Eles também reconheceram que o relatório de novembro exagerou a queda da inflação, possivelmente em cerca de 20 pontos-base, mas ainda expressaram a crença de que vários varejistas reduziram os preços e que os efeitos das tarifas atingiram seu pico, com vários produtos já em seus níveis mais altos.
Com o agravamento da situação em torno da inflação, as notícias destacaram que segunda-feira marcaria o início de uma semana agitada para John Williams, presidente dent CEO do Banco da Reserva Federal de Nova York, que abordaria assuntos relacionados aos banqueiros centrais dos EUA, que devem fazer aparições públicas.

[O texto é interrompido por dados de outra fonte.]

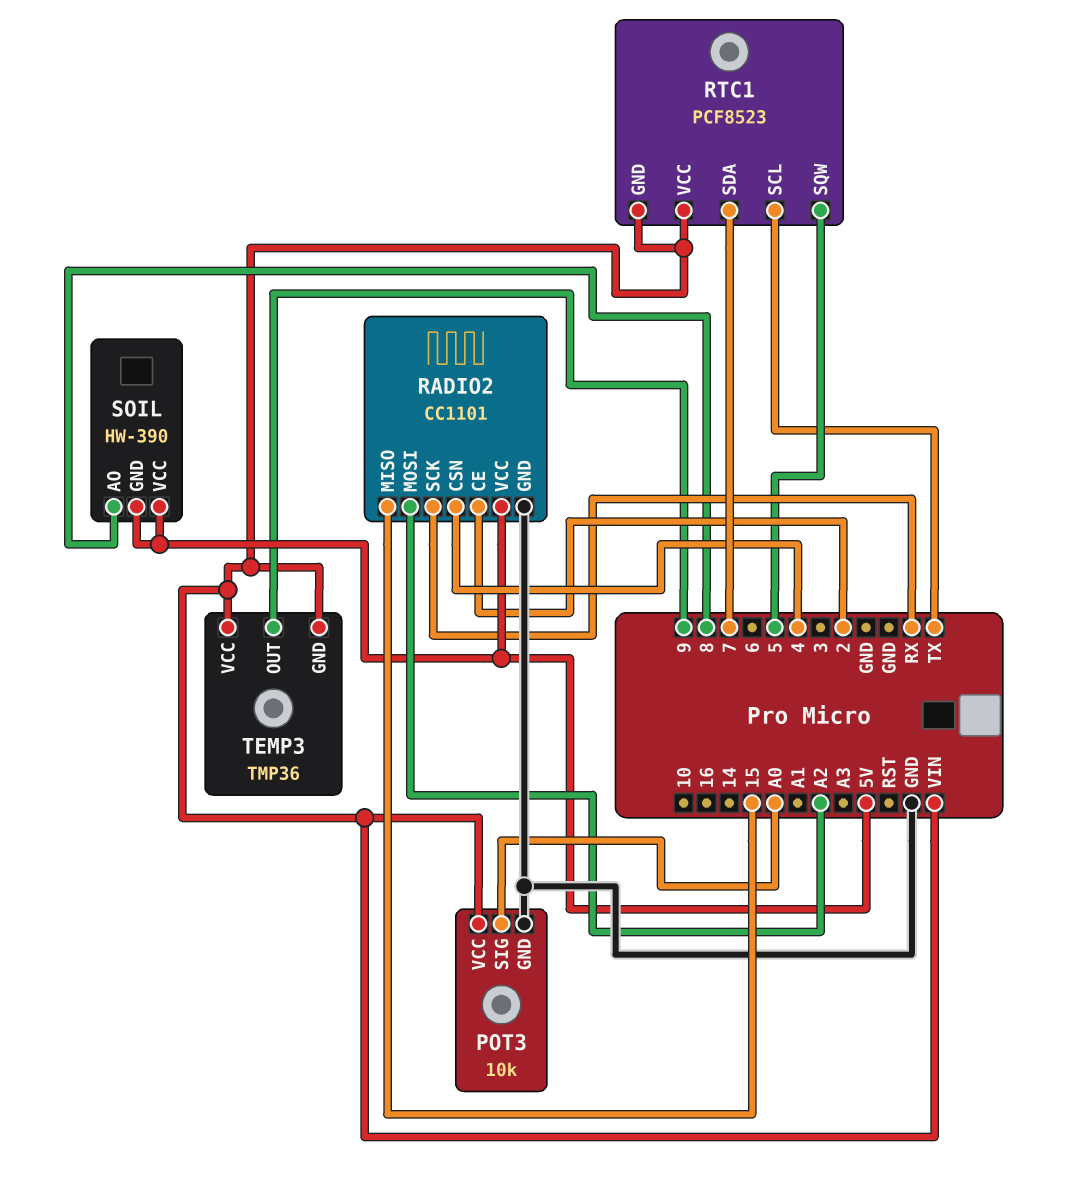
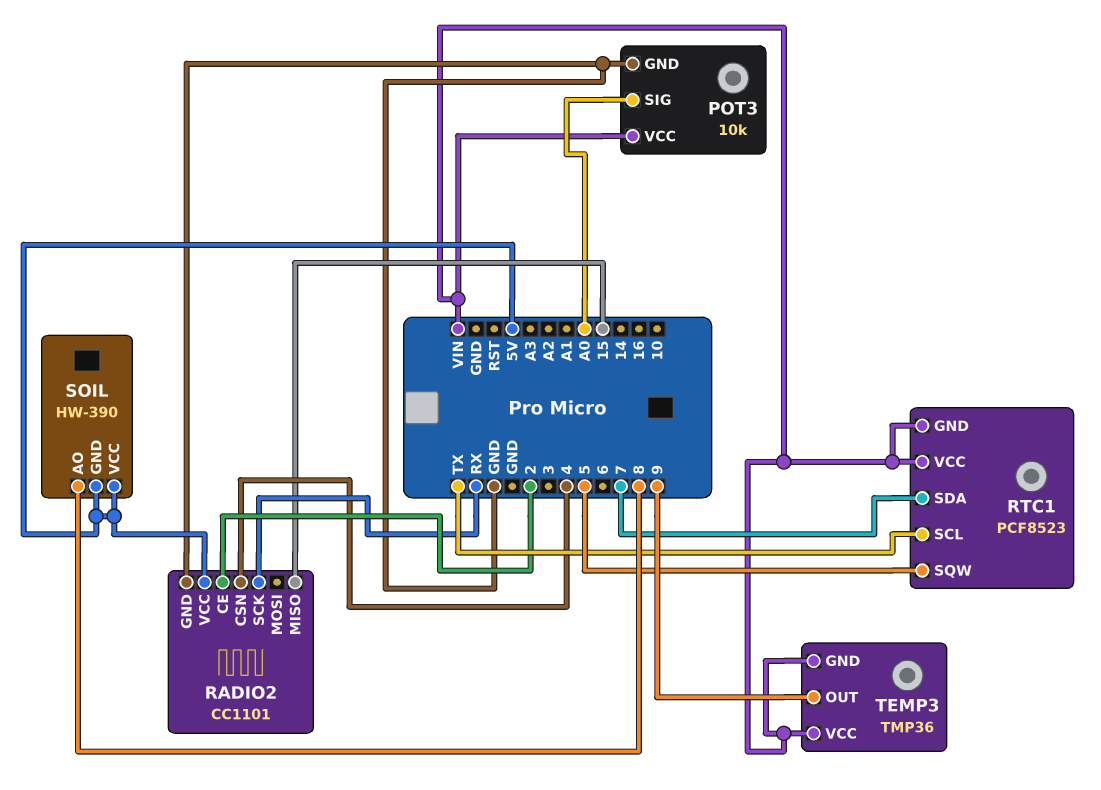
RADIO2 pin MOSI: A2 -> none

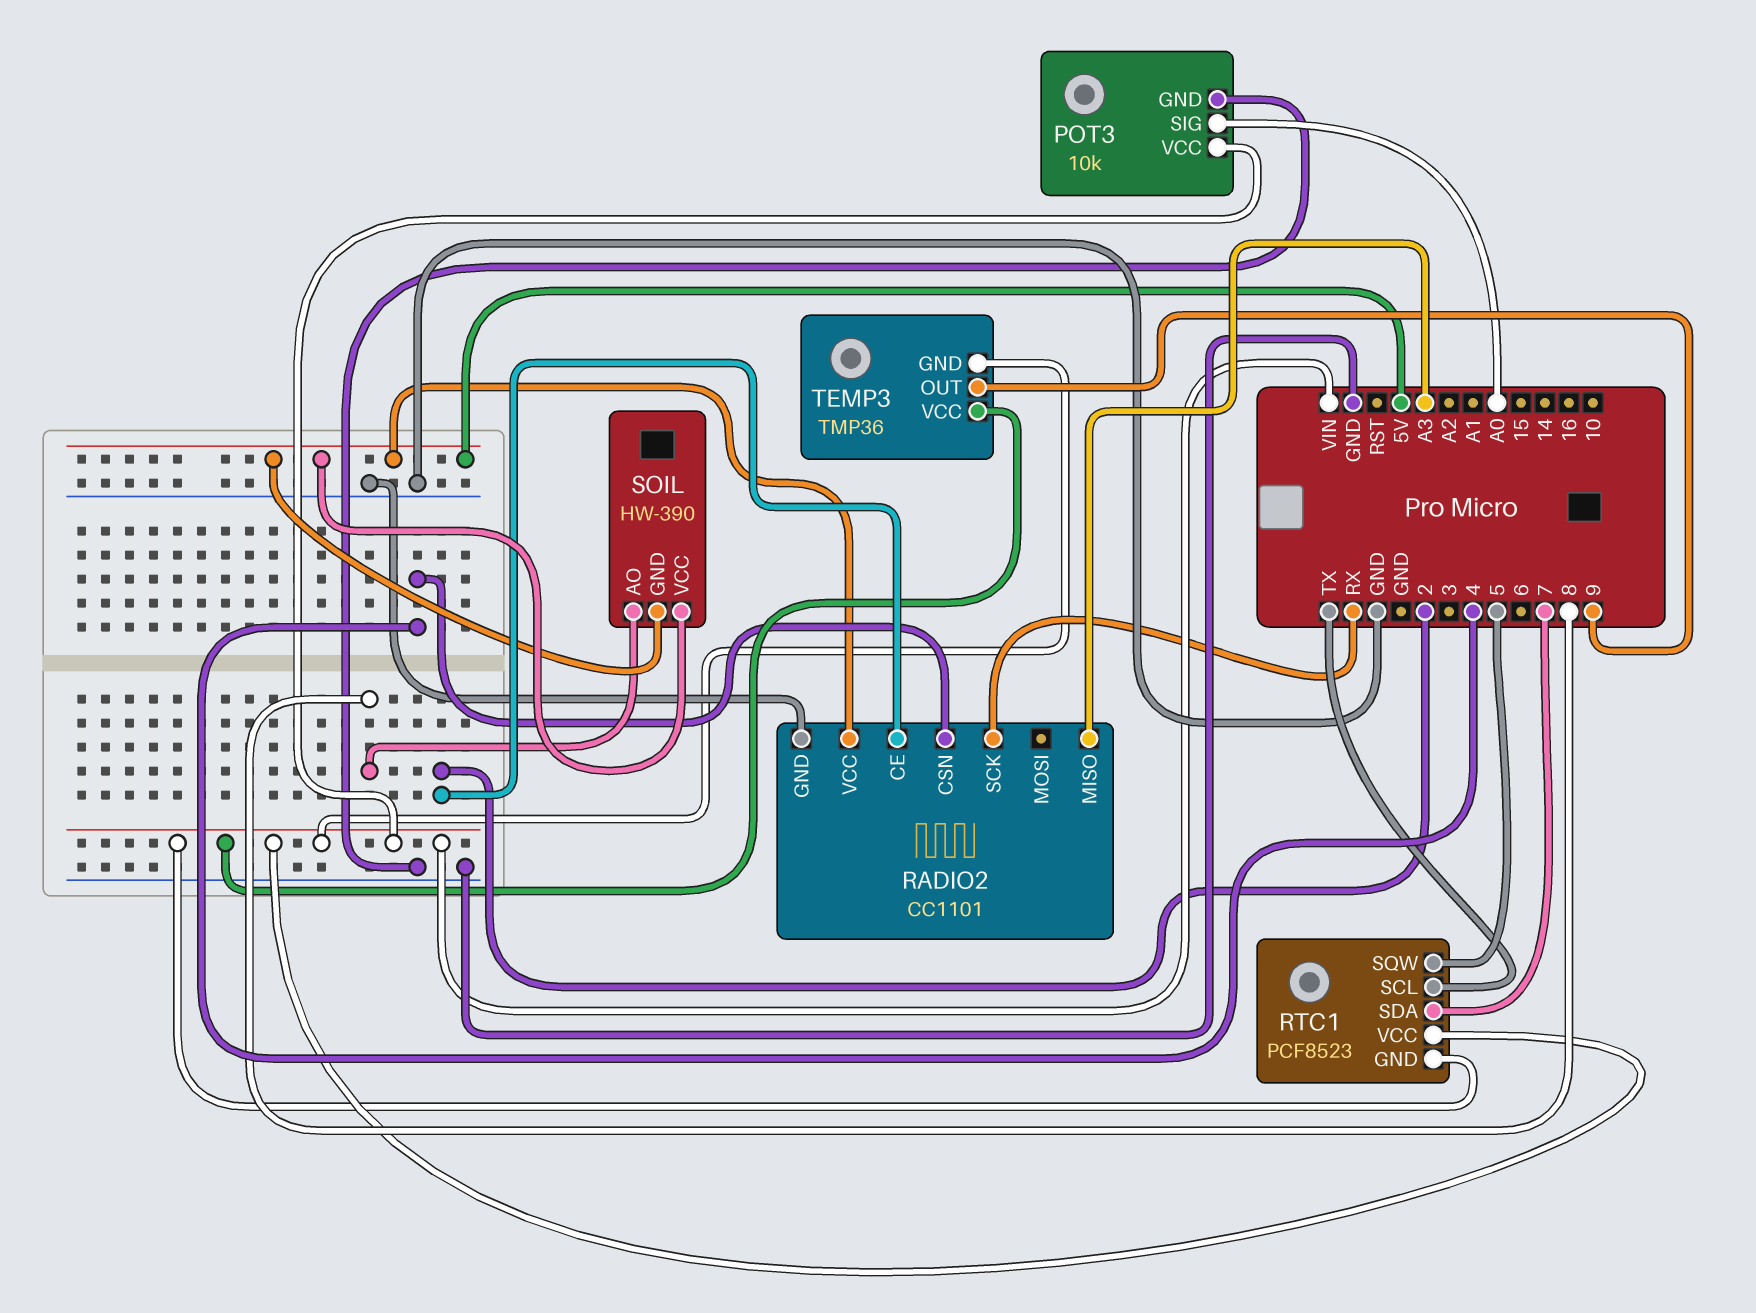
RADIO2 pin MISO: 15 -> A3

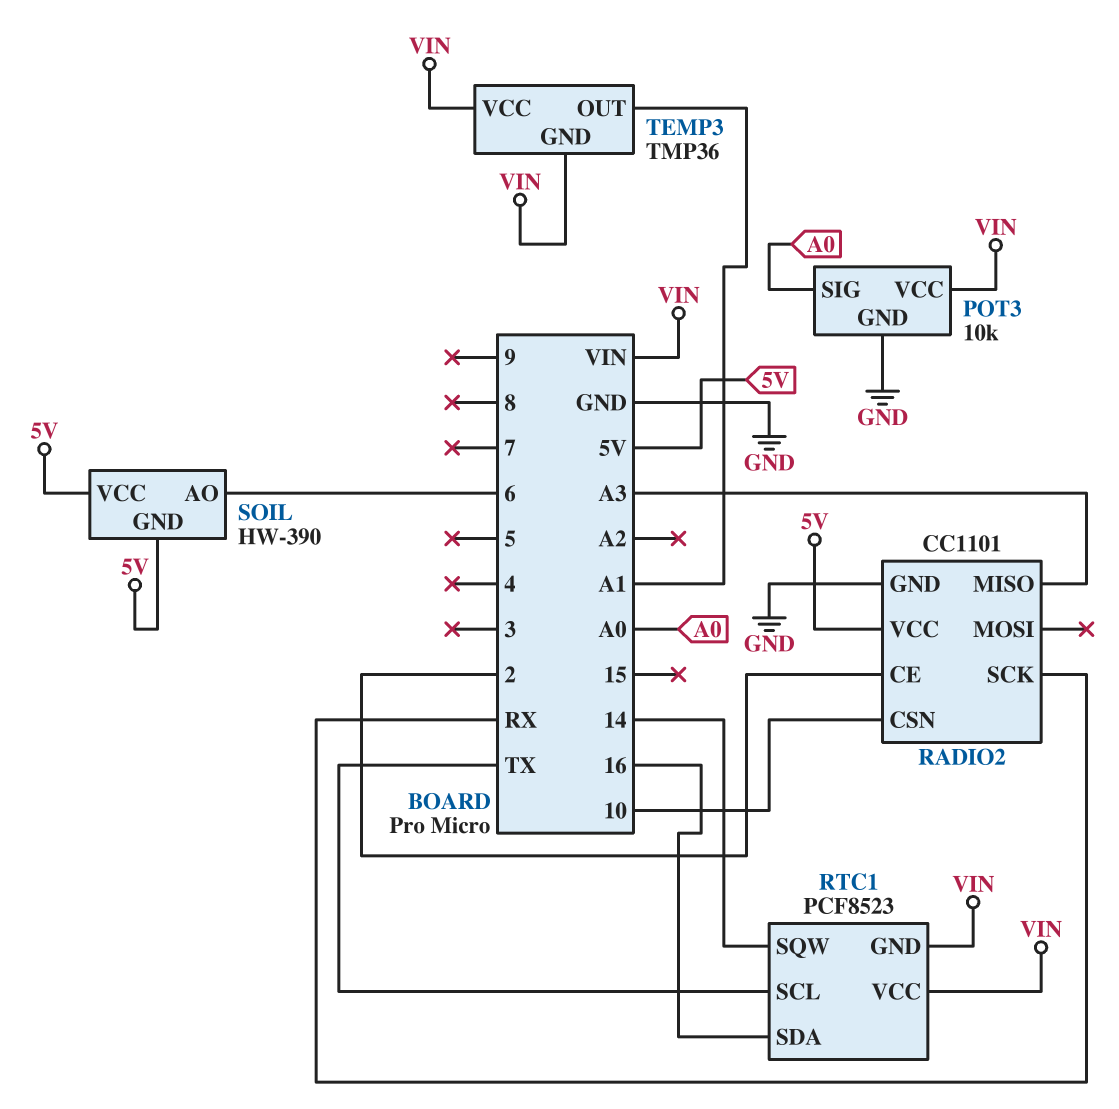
RADIO2 pin CSN: 4 -> 10
RTC1 pin SDA: 7 -> 16
RTC1 pin SQW: 5 -> 14
SOIL pin AO: 8 -> 6
TEMP3 pin OUT: 9 -> A1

Outros líderes proeminentes designados para discursar sobre assuntos econômicos esta semana incluem Michelle Bowman, Philip Jefferson, Alberto Musalem e Anna Paulson.
Entretanto, fontes confirmaram que o consumo no quarto trimestre apresentou um desempenho impressionante. Essas fontes também observaram que os dados governamentais, com previsão de publicação na quarta-feira, 14 de janeiro, revelarão outro aumento significativo nas vendas no varejo.
Após essa afirmação, os analistas previram um aumento de 0,4% em novembro, semelhante ao registrado em outubro. Essa porcentagem foi calculada excluindo as concessionárias de veículos.
Outros relatórios que devem ser divulgados esta semana abordarão questões relativas às vendas de casas novas em outubro, ao índice de preços ao produtor em novembro e à produção industrial e revenda de imóveis residenciais em dezembro.